EU-Autogipfel: Droht Aufweichung der Klimaziele durch die Autolobby?
Eine Woche voller Autos. Auf der Internationalen Automobil-Ausstellung (IAA) in München poltern prominente Politiker:innen gegen das “EU-Verbrenner-Aus” 2035. Zu viel Regulierung, zu wenig “Technologieoffenheit”. Das ist eine steile Vorlage für das, was noch kommt: der EU-Autogipfel am Freitag in Brüssel. EU-Kommissionspräsidentin Ursula von der Leyen trifft sich mit Vertreter:innen der Automobilindustrie, um über die Emissionsziele für den Verkehrssektor zu verhandeln. Kann sich die Autolobby durchsetzen? Kommt nun das von Konservativen herbeigesehnte Ende des Verbrenner-Aus?

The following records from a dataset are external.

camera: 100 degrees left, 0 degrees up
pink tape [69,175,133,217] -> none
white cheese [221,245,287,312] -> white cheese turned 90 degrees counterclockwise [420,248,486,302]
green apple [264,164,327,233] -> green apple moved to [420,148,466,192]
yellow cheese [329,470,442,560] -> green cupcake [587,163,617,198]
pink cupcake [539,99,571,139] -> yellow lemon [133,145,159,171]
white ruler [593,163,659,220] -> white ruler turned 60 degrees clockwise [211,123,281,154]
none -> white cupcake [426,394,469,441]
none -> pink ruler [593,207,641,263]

Ab 2035 dürfen in der Europäischen Union keine Neuwagen mehr verkauft werden, die mit fossilem Benzin oder Diesel fahren. Bis dahin müssen die durchschnittlichen CO2-Emissionen von neu zugelassenen Fahrzeuge schrittweise sinken. In einem Brief klagten die zwei wichtigsten Vertreter der Branche, die Ziele für 2030 und 2035 könnten nicht mehr erreicht werden. Bereits im Frühjahr hatte die EU-Kommission Autoherstellern zusätzliche Zeit eingeräumt, um die CO2-Vorgaben für 2025 zu erreichen.

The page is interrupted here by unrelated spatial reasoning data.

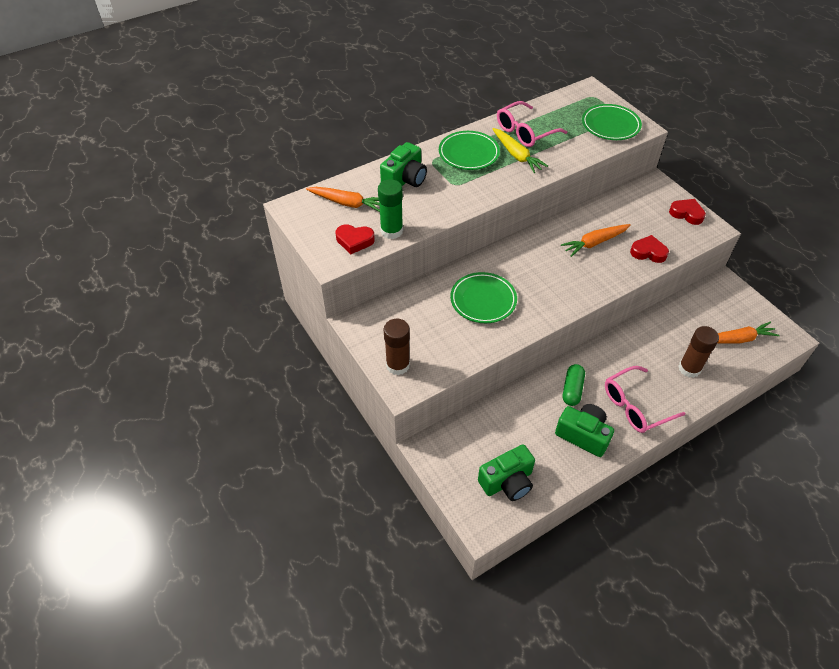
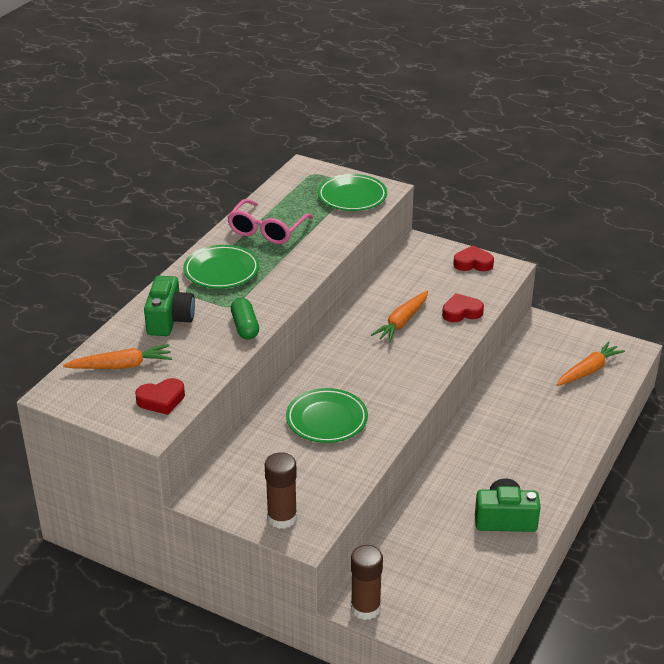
camera: 30 degrees left, 15 degrees down
green glue stick [378,179,403,239] -> none
green camera [478,444,535,501] -> none
yellow carrot [492,128,548,173] -> none
green capsule [563,364,585,406] -> green capsule moved to [231,298,259,340]
pink glasses [605,366,686,433] -> none
brown glue stick [678,326,719,378] -> brown glue stick moved to [351,545,383,620]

Den Einfluss auf die jeweilige Politik des Landes und auch in der EU lassen sich Autokonzerne und Verbände einiges kosten: Im vergangenen Jahr gab allein der europäische Automobilverband ACEA 5,5 Millionen Euro für Lobbyarbeit in Brüssel aus. BMW investierte in den letzten drei Jahren über 6 Millionen Euro in EU-Lobbying, ähnlich wie VW und Daimler. Neben Vertreter:innen der Autolobby werben auch vor allem eng vernetzte konservative Parteien seit Langem für die Abkehr vom Verbrenner-Aus. Auch hierzulande verteidigen ÖVP und FPÖ immer wieder den Verbrenner im “Kampf gegen die Überregulierung”.
MOMENT.at: Die Autolobby will reden. Welche Klimaziele setzt die EU dem Verkehrssektor überhaupt und wie betrifft das die Autoindustrie?
Nina Katzemich: Also, es geht um die Emissionsziele für Pkws und die Frage, wie viel ein Auto in den nächsten Jahren ausstoßen darf. Die EU macht Vorgaben für die Emissionswerte, die Autoindustrie muss folgen. Schaffen die Hersteller es nicht, die Grenzwerte einzuhalten, drohen Strafzahlungen. Das ist das Prinzip.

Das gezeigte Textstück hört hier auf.